Kurze (schwächere) Verbindungsschnur zwischen Blei und Clip knoten und nicht vergessen das Ganze vor jedem Auswurf wieder richtig zu justieren. Klingt erstmal aufwänding, macht sich aber nach kürzester Zeit bezahlt. So habe ich schon einige Montagen gerettet und nur das Blei verlohren. Mit Hilfe diese Clips kannst du trotzdem richtig durchziehen beim Wurf!


----------



## Thomas9904 (2. Juli 2017)

*AW: steiniger, hängerträchtiger Grund*



knutwuchtig schrieb:


> halber meter :m http://thumbs1.ebaystatic.com/d/l225/m/m6BlDafg2mYijo4AGB3VA1A.jpg
> 
> 
> scherz bei seite. brandungsangeln hab ich überlesen


Dacht ich mir schon - konnts mir trotzdem nicht verkneifen ;-)))


----------



## Ruttentretzer (2. Juli 2017)

*AW: steiniger, hängerträchtiger Grund*

Eine umgekehrte Tauchschaufel -Bleilifter vor das Br.Blei montieren.Hab ich in
irgendeinem Katalog gesehen!?
Soll das Blei bei schnellem Einzug hochheben.

Grüße Ronni


----------



## angler1996 (3. Juli 2017)

*AW: steiniger, hängerträchtiger Grund*

Danke in die Runde, die Teile von Magi wird ich mir näher betrachten
 Weitere Anregungen werden gern genommen


----------



## angler1996 (4. Juli 2017)

*AW: steiniger, hängerträchtiger Grund*

nu drängelt mir doch nicht so Euer Wissen auf#h


----------



## Thomas9904 (4. Juli 2017)

*AW: steiniger, hängerträchtiger Grund*

naja, ich sag mal so:
Gäbs ne WIRKLICH funktionierende Möglichkeit, wär die schon überall durch und bekannt...


----------



## angler1996 (4. Juli 2017)

*AW: steiniger, hängerträchtiger Grund*



Thomas9904 schrieb:


> naja, ich sag mal so:
> Gäbs ne WIRKLICH funktionierende Möglichkeit, wär die schon überall durch und bekannt...

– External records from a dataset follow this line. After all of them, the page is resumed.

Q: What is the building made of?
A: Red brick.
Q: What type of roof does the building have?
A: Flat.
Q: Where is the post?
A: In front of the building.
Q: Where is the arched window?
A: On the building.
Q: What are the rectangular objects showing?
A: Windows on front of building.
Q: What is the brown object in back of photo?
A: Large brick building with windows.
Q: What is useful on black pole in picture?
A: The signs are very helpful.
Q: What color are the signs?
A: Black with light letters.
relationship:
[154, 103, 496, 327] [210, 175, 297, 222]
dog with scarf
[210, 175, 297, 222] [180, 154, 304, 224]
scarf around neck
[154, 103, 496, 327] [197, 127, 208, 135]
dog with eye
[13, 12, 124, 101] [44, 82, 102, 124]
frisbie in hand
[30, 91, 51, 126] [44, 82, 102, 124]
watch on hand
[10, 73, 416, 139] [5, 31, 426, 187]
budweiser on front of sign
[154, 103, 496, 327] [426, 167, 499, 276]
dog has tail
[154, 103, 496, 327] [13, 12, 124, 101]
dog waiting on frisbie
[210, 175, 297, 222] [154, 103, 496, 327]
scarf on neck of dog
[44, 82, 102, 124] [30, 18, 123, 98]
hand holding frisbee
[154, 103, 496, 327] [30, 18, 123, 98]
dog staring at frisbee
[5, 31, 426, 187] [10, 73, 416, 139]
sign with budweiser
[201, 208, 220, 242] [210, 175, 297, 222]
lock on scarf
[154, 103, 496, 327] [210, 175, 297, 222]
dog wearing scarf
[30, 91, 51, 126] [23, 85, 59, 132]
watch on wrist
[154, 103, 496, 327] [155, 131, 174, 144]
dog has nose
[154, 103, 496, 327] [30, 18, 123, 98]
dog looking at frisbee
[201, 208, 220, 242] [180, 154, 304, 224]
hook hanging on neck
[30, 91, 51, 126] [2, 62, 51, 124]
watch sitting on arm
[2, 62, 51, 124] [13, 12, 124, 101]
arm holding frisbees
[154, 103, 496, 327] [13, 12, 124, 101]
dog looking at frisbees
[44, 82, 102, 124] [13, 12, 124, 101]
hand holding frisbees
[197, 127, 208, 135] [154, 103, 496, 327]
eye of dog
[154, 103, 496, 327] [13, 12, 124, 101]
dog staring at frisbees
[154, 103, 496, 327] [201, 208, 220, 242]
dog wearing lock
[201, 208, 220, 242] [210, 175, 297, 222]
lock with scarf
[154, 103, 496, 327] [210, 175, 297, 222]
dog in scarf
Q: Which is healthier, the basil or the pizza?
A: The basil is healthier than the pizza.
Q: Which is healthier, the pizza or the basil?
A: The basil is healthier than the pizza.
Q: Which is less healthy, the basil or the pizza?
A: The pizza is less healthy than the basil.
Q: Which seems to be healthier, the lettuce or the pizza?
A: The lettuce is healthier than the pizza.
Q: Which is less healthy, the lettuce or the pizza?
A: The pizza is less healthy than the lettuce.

ja, da geb ich Dir Recht, wahrscheinlich ist das so.
Aber manchmal kann man ja schon kleine Dinge besser machen ( ohne 100% zu erreichen), also so die individuellen Kniffe , vielleicht Bleiform oder so.


----------



## Tino (7. Juli 2017)

*AW: steiniger, hängerträchtiger Grund*

Hallo
Ich nutze bei steinigem Grund das Liftsystem.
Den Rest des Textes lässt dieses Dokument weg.